16  

В различной психоаналитической литературе мы находим утверждение (заметим, кстати, что оно уже стало частью мировоззренческой практики) о том, что открытие и освобождение подсознательного, то есть согласие с его существованием, ни в коем случае не означает одобрения соответствующего действия. Как применительно к жизни, так и применительно к ситуации, создаваемой в процессе аналитического лечения, аналитик формулирует принцип: "Вы можете и должны говорить что хотите, но это не значит, что вы можете делать что хотите". Но перед аналитиками, сознающими свою ответственность, как прежде, так и теперь во всей своей значимости стоит вопрос о том, что же должно произойти с вытесненными, а теперь — освобожденными инстинктами. Ближайший выход из положения формулировался следующим образом: сублимировать и осуждать. Но так как способными к сублимации в той степени, которой требовало лечение, оказались лишь очень немногие пациенты, в свои права вновь вступало требование об отказе от влечений с помощью осуждения. Следовательно, место вытеснения должно занять осуждение. В оправдание этой позиции приводится такое соображение: инстинкты, которые в свое время — в детстве — противостояли слабому, неразвитому «Я», способному только вытеснять, наталкиваются теперь на взрослое, сильное «Я», способное защищаться с помощью осуждения. Хотя эта терапевтическая формула и противоречит в основном клиническому опыту, она с давних пор была и остается доныне ведущей в психоанализе.

Эта точка зрения является господствующей и в аналитической педагогике. Анна Фрейд представляет ее, например, отвечая на вопрос о том, что может делать ребенок с вытеснявшимися, а теперь освобожденными инстинктами.
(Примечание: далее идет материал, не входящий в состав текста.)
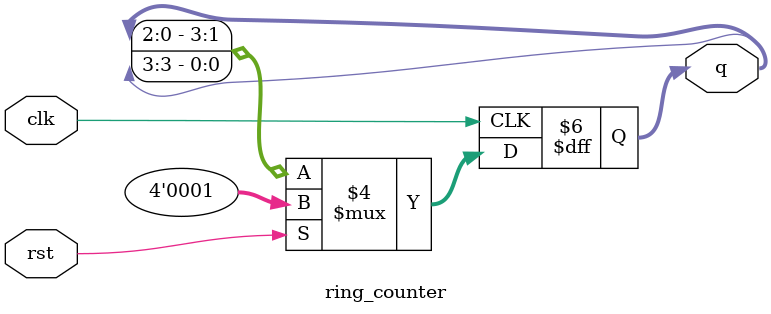
<source format=v>
module ring_counter(clk,rst,q);
	input clk,rst;
	output [3:0]q;
	reg [3:0]q;
	always@(posedge clk)
	begin
		if(rst==1)
			q=1;
		else
			q={q[2:0],q[3]};
	end
endmodule

</source>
Наряду с сублимацией названо и осуждение, то есть место вытеснения занимает, с позволения сказать, "добровольный отказ от инстинкта".

Так как в соответствии с этой точкой зрения в результате "отказа от инстинкта", а не с помощью вытеснения у индивида появляется способность усваивать ценности культуры, а тем самым он становится и культуртрегером, то с учетом другого основного положения, согласно которому общество ведет себя так же, как индивид, и поддается такому же анализу, из сказанного следует, что предпосылкой существования общественной культуры является отказ от инстинкта, и культура зиждется на этом отказе.

Вся конструкция представляется безупречной. Радует согласие с ней подавляющего большинства не только психоаналитиков, но и приверженцев абстрактного понятия культуры, то есть самых влиятельных представителей буржуазного мира. Ведь только с помощью охарактеризованной выше замены вытеснения отказом от инстинкта и осуждением кажется возможным обуздать тот грозный призрак, который породил большое смятение умов, когда Фрейд впервые заявил о своих открытиях. Результаты его исследований тогда недвусмысленно свидетельствовали, что вытеснение сексуальности не только порождает болезни, но и делает человека неработоспособным и неспособным к усвоению ценностей культуры. Мир неистовствовал перед лицом гибели, грозившей нравственности и этике, упрекал Фрейда в том, что он, желая того или нет, проповедовал "всевластие страстей", угрожал культуре и т. д. Мнимая враждебность Фрейда морали была одним из самых сильных средств борьбы, использовавшихся против него его прежними противниками. Призрак отступил лишь с выдвижением теории осуждения. Первоначальные заверения Фрейда в том, что он является сторонником «культуры», что его открытия не угрожают ей и т. д., не произвели большого впечатления. Доказательством этому служат постоянно повторяемые угверждения о фрейдовском "пансексуализме' . Враждебность уступила место частичному признанию: ведь если только влечения не испытывались на деле, то, "с точки зрения культуры", было безразлично, играл ли роль сторожевого пса, не допускавшего появления теней преисподней на земле, механизм осуждения или вытеснения. Кроме того, можно было даже записать на свой счет как несомненный успех переход от неосознанного вытеснения зла к добровольному отказу от удовлетворения влечения. Так как подлинная этика любого создания заключается не в асексуальности, а как раз в способности противостоять сексуальным соблазнам, то смогло воцариться всеобщее согласие и подвергавшийся остракизму психоанализ оказался способным превратиться в составную часть культуры — к сожалению, в результате "отказа от инстинкта", то есть в результате отказа от учения об инстинкте.